Business groups argue the air district’s data doesn’t reveal the full picture. Brooke Armour, executive vice president of the California Business Roundtable, stated that the data fail to show how many warehouse projects were delayed or canceled due to high operational costs. She described the warehouse rule as an additional cost on top of many others.
“It’s not a cost in isolation; it’s a cost on top of an ever-cascading series of costs,” she said.

Independent data provide additional context. Michael McCarthy, a researcher who monitors California warehouse trends, noted that the warehouse sector has expanded at a rate comparable to the national economy over the past two decades.
“We’re currently in a warehouse construction slowdown, but it is because of broader national market forces,” he said, rather than regulatory influences. “Five million square feet of warehouses are currently under construction in the Inland Empire this quarter, and that is the slowest it has been” in over a decade.
The South Coast air district reports that approximately 100 million square feet of warehouse space has been added to the Southern California region since the rule’s implementation.
Rob Lapsley, president of the California Business Roundtable, cautioned that AB 1777 would grant state regulators extensive new economic authority.
“This bill represents essentially providing (the California Air Resources Board) and the other regulatory agencies with the greatest ability to control California’s economy of any of the bills that we have seen, especially since cap-and-trade.” he said.
Proponents of the bill argue that this perspective overlooks other costs entirely.
“When families have to choose between buying their inhaler from their diesel‑induced asthma and putting food on their table, that’s a cost-of-living issue,” said Ada Waelder, a policy advocate with environmental group Earthjustice.
A step toward electrification
The implications are significant. The California Air Resources Board anticipates that losing state programs, including mandates to electrify cars and heavy-duty trucks, will result in 14,500 additional deaths, 5,000 more hospital admissions, and 6,700 extra emergency room visits due to respiratory and cardiovascular issues by 2037.
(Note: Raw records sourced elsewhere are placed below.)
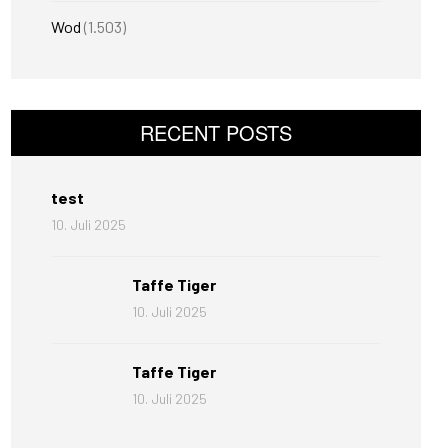
Wod
(1.503)
RECENT POSTS
test
10. Juli 2025
Taffe Tiger
10. Juli 2025
Taffe Tiger
10. Juli 2025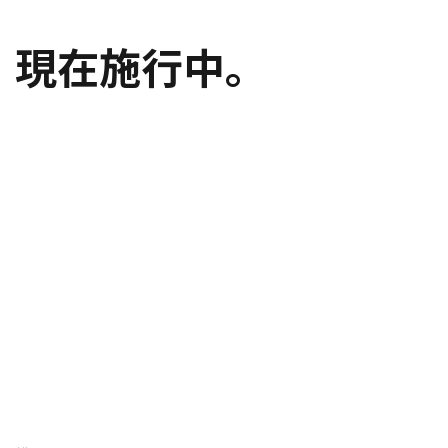
現在施行中。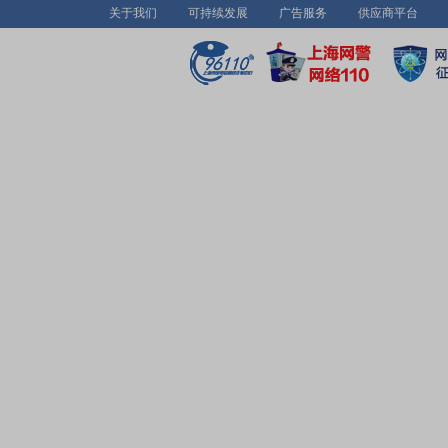
关于我们
可持续发展
广告服务
供应商平台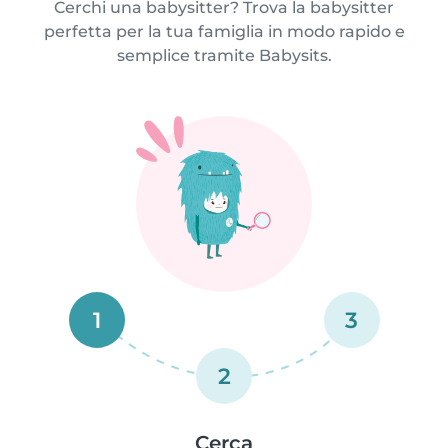
Cerchi una babysitter? Trova la babysitter
perfetta per la tua famiglia in modo rapido e
semplice tramite Babysits.
1
3
2
Cerca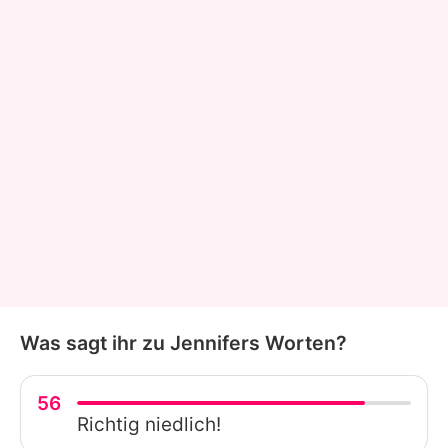
Was sagt ihr zu Jennifers Worten?
56
Richtig niedlich!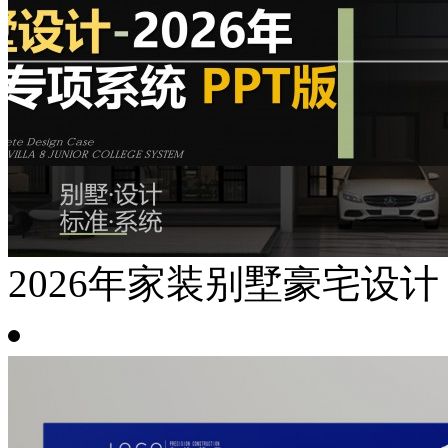
2026年家装别墅豪宅设计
“The gap that exists in California’s clean air progress because of those federal actions is significant. It is deadly,” said Will Barrett with the American Lung Association.
While indirect source rules cannot close the gap alone, Sam Wilson, senior vehicles analyst with the Union of Concerned Scientists, believes these rules could help lay the foundation for widespread electrification. Other states are taking notice, with Illinois considering a measure inspired by the South Coast WAIRE program called the Warehouse Pollution Reduction Act, which is progressing through the legislative process.
“One thing that the states can do while we’re in the current political landscape is to help to build those foundations for future freight electrification through indirect source rules.”
In California, Wilson added, “It is literally the worst time to throw our hands up and say we can’t do anything about it.”